Decide whether each of the three statements below, marked 1., 2., and 3., agrees with the forum thread about coaching a 10u softball team. For each, answer yes or no and quote the words of the thread that decide it.
1. The assistant coach played softball into college.
2. The assistant coach will handle the lineups during the tournament.
3. The fall season is long.

● **Document excerpt**:
------------
For the fall team, a woman will be our AC. She's been coaching in the league for 3-4 years, but this will be her first time with 10u. Our general philosophies and coaching styles differ, but I think this is what made her such an effect coach with the younger age groups. She played all the way into college and is very knowledgeable of the rules of the game. IMO, she also does a good job teaching softball skills. She's coached my DD 2 seasons in the past, but this will be our first time working together.

Even though I probably could've learned how to do a good job, I honestly do not feel I could've coached 8u and given the players everything they needed.

My strengths are game management and teaching players their fielding responsibilities and baserunning. I'm guessing that I'm probably the better 10u strategist, but we'll each have the opportunity to set lineups and roster positions during the season and then I'll handle it all during the tournament. Based on my observations, it's my opinion that I'm a bit more competitive than she is, so in play-to-win situations, I'd rather be the one managing our overall team strategy.

We're different people with different personalities and I think we both bring something of value to the table.

Maybe our relative hormone levels have some impact on our personalities, but teaching young girls safety, sportsmanship, and softball is pretty gender-neutral IMO.
 
Nov 26, 2010
4,789
113
Michigan
Maybe the women are too busy cooking and quilting to coach. Maybe they are too busy getting their hair and nails done. Maybe they aren't good enough at math to do the statistical stuff, so they avoid coaching. Perhaps woman are so competitive with one another that they are unable to coach together because they end up in cat fights.

Or maybe stereotypes and generalizations are wrong and should not be used by anyone to describe the opposite gender. Regardless which the opposite gender is.
 
Feb 3, 2011
1,880
48
This is a recipe for disaster, regardless of gender.
Yes and no.

Her primary softball responsibility will be to teach the players the skills they need to be successful, while my primary softball responsibility will be to teach the players how to use the skills they're learning from her in game situations.

I imagine she's likely to learn some 10u strategy from me, and I'm likely to learn skills teaching techniques from her, things we'll be able to take to our respective teams in the spring.
 
Feb 3, 2011
1,880
48
This is a recipe for disaster, regardless of gender.
Yes and no. The fall season is very short, so there won't be a lot of time for contrasting styles to clash with one another.

Her primary softball responsibility will be to teach the players the skills they need to be successful, while my primary softball responsibility will be to teach the players how to use the skills they're learning from her in game situations.

I imagine she's likely to learn some 10u strategy from me, and I'm likely to learn skills teaching techniques from her, things we'll both be able to take to our respective teams in the spring.
------------
● **Given records**:

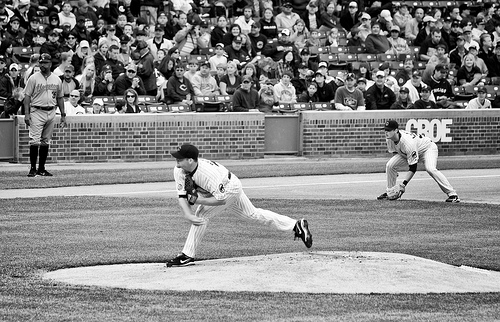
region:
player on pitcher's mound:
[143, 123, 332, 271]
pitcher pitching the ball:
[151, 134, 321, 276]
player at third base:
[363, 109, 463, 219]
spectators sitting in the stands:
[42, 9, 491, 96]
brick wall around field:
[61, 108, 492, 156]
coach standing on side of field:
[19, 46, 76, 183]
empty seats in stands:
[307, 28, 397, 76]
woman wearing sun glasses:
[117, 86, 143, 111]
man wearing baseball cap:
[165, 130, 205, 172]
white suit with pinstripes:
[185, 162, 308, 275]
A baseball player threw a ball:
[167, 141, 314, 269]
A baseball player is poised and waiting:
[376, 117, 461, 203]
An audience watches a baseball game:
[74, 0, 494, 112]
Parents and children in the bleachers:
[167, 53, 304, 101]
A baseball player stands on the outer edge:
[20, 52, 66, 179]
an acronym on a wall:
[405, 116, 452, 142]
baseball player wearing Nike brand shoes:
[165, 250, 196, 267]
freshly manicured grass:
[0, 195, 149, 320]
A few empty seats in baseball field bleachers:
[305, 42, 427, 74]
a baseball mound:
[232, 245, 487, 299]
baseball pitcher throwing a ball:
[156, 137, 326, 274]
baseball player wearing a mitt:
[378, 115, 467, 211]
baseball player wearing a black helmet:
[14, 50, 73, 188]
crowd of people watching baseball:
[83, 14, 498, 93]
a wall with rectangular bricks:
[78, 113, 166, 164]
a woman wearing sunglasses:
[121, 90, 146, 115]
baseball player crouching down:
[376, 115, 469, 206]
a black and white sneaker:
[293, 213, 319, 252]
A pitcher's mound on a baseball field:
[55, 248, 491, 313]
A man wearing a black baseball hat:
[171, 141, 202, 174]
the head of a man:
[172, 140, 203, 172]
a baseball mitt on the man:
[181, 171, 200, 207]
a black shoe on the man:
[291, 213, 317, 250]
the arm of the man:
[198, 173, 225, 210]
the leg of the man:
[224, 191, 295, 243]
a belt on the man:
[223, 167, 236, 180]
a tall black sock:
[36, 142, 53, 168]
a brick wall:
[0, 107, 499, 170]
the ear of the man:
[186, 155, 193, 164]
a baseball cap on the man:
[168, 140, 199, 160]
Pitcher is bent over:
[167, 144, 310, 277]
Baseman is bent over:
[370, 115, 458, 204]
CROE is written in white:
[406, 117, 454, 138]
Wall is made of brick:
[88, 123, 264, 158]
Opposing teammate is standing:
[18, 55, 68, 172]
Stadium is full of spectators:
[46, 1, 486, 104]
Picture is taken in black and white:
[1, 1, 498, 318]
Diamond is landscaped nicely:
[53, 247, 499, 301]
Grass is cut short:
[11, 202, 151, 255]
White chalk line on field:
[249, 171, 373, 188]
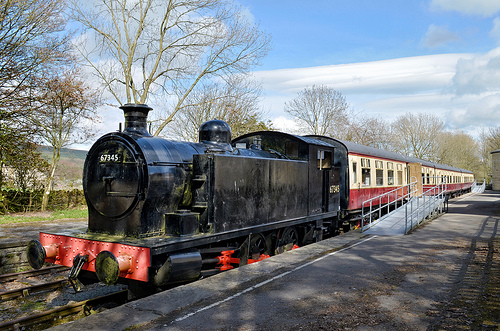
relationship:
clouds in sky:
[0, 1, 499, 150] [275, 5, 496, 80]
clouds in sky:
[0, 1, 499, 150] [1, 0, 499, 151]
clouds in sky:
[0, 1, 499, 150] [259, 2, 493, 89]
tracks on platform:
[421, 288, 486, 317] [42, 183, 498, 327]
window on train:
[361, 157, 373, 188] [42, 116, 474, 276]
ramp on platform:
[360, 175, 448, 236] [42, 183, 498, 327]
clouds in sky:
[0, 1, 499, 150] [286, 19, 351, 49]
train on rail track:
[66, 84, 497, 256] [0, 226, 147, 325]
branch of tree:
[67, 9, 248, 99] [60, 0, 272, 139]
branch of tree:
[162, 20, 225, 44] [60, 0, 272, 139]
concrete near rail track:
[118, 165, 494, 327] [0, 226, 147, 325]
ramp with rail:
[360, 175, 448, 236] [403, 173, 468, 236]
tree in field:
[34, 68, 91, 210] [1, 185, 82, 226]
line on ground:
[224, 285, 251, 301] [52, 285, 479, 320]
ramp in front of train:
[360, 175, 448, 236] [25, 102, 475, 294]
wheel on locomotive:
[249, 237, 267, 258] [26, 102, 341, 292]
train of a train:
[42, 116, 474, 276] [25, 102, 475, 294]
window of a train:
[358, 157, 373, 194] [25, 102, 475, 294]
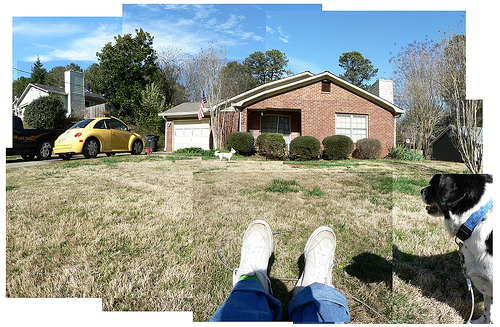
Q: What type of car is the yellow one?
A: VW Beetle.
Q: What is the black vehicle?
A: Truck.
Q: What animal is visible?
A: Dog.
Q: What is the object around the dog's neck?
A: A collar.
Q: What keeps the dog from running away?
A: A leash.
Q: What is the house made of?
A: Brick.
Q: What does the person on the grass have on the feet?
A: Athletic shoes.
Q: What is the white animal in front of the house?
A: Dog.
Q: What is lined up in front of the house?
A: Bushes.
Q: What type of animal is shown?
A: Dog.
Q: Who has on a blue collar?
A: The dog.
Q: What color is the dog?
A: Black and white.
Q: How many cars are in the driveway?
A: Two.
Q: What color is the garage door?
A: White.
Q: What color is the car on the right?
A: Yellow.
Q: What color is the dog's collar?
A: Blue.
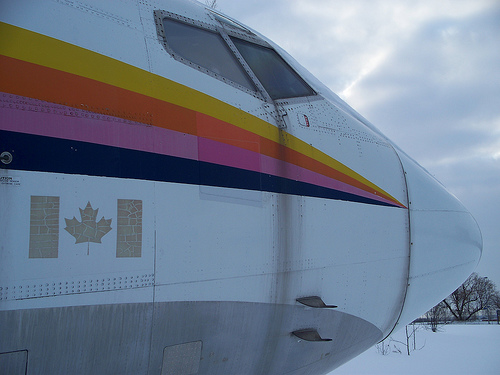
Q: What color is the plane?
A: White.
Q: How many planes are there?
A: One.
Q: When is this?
------------
● **The completed task**:
1. Yes: "She played all the way into college"
2. No: "then I'll handle it all during the tournament"
3. No: "The fall season is very short"